# [WHAT NEEDS TO BE DONE]
Lines from the line with "I nemici della verità" to the line with "البريد الإلكتروني" in the entries below, and only those, must be output exactly, with both ends included.

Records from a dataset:
________
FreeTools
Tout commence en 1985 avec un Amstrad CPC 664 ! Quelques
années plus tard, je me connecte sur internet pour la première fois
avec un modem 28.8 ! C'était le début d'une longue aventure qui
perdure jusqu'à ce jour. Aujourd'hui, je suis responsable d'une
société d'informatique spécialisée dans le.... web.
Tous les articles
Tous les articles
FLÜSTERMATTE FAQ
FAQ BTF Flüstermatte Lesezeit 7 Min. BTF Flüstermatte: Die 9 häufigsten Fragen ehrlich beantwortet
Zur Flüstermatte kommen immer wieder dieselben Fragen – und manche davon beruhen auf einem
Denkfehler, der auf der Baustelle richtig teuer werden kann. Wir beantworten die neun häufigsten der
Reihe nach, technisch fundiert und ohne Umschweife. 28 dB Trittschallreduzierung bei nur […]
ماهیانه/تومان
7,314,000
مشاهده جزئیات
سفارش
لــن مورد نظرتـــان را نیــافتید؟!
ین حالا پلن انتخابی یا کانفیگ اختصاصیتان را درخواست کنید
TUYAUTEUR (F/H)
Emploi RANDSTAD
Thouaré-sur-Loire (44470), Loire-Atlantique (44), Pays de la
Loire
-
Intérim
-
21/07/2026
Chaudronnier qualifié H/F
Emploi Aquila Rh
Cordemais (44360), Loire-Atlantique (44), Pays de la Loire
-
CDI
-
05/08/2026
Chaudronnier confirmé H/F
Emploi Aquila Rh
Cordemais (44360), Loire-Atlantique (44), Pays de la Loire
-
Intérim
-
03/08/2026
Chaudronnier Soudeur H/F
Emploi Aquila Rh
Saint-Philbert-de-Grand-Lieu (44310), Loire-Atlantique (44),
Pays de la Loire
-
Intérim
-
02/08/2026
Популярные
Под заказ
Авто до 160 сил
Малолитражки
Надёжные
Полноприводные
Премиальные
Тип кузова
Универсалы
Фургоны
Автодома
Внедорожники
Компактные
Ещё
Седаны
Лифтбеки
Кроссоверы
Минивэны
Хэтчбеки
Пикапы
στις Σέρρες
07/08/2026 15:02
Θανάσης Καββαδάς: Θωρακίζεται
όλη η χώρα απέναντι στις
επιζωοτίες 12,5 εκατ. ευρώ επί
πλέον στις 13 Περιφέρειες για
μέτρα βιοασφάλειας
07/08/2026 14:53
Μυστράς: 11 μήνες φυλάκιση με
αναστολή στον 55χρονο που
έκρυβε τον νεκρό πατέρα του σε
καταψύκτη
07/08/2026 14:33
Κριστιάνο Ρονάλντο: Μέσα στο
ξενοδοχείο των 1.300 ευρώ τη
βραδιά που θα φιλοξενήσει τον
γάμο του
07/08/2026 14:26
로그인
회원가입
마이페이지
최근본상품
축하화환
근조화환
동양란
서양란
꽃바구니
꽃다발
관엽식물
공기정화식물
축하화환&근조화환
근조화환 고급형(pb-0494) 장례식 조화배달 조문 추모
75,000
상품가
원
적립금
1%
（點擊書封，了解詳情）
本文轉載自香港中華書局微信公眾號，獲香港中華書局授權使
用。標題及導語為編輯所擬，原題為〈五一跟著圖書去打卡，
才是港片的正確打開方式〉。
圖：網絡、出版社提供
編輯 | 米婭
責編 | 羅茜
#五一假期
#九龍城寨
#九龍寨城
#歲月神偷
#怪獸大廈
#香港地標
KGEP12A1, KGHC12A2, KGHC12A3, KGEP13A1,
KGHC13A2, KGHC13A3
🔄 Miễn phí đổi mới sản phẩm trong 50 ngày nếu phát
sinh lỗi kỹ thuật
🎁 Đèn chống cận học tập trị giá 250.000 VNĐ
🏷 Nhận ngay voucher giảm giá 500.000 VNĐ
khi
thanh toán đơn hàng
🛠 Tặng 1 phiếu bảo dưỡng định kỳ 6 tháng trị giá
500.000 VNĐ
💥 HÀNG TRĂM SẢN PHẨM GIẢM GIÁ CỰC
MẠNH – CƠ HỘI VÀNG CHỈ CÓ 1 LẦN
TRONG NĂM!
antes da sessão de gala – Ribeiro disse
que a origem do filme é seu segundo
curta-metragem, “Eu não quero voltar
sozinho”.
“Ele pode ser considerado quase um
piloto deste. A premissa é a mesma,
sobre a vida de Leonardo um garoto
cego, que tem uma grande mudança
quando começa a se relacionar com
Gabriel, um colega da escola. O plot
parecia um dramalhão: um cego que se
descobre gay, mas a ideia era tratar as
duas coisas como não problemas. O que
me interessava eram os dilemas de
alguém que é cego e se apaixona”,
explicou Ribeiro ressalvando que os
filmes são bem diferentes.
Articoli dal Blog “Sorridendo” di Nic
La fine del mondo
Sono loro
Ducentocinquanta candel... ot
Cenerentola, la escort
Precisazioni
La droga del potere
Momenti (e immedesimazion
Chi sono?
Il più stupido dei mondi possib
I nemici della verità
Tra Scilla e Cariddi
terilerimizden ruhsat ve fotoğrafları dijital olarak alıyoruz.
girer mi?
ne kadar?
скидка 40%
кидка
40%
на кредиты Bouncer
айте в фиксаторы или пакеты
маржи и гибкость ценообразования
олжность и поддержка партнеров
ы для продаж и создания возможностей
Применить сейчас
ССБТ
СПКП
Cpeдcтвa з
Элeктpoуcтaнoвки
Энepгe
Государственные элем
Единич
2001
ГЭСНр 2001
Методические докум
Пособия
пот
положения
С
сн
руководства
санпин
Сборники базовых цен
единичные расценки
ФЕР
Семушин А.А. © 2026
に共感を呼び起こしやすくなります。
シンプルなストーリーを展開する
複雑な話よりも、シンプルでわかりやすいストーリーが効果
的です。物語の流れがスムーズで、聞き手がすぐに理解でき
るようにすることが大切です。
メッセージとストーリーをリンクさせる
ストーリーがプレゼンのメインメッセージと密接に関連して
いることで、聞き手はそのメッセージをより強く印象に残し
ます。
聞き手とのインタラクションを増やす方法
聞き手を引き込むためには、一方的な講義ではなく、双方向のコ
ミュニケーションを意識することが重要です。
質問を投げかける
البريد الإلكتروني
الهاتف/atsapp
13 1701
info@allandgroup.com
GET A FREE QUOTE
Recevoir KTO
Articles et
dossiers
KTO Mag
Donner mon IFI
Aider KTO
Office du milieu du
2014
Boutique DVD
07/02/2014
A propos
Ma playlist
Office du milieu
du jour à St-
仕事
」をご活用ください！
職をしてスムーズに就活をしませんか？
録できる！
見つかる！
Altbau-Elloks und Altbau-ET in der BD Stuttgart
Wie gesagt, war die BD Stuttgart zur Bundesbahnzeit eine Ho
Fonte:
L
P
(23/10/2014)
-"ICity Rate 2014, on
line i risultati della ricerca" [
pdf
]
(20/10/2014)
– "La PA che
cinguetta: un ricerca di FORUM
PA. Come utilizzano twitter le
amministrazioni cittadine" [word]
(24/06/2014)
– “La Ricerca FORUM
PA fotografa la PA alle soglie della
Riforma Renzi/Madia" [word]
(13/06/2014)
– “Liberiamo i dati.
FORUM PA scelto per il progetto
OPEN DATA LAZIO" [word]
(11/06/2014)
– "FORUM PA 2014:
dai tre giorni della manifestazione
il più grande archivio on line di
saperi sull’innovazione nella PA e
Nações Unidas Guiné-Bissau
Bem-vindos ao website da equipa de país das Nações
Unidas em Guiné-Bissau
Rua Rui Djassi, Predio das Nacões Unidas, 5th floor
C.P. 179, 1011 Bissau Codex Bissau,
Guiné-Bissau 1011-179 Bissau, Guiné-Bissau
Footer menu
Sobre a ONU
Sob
________
# [SOLUTION TO THIS EXERCISE]
I nemici della verità
Tra Scilla e Cariddi
terilerimizden ruhsat ve fotoğrafları dijital olarak alıyoruz.
girer mi?
ne kadar?
скидка 40%
кидка
40%
на кредиты Bouncer
айте в фиксаторы или пакеты
маржи и гибкость ценообразования
олжность и поддержка партнеров
ы для продаж и создания возможностей
Применить сейчас
ССБТ
СПКП
Cpeдcтвa з
Элeктpoуcтaнoвки
Энepгe
Государственные элем
Единич
2001
ГЭСНр 2001
Методические докум
Пособия
пот
положения
С
сн
руководства
санпин
Сборники базовых цен
единичные расценки
ФЕР
Семушин А.А. © 2026
に共感を呼び起こしやすくなります。
シンプルなストーリーを展開する
複雑な話よりも、シンプルでわかりやすいストーリーが効果
的です。物語の流れがスムーズで、聞き手がすぐに理解でき
るようにすることが大切です。
メッセージとストーリーをリンクさせる
ストーリーがプレゼンのメインメッセージと密接に関連して
いることで、聞き手はそのメッセージをより強く印象に残し
ます。
聞き手とのインタラクションを増やす方法
聞き手を引き込むためには、一方的な講義ではなく、双方向のコ
ミュニケーションを意識することが重要です。
質問を投げかける
البريد الإلكتروني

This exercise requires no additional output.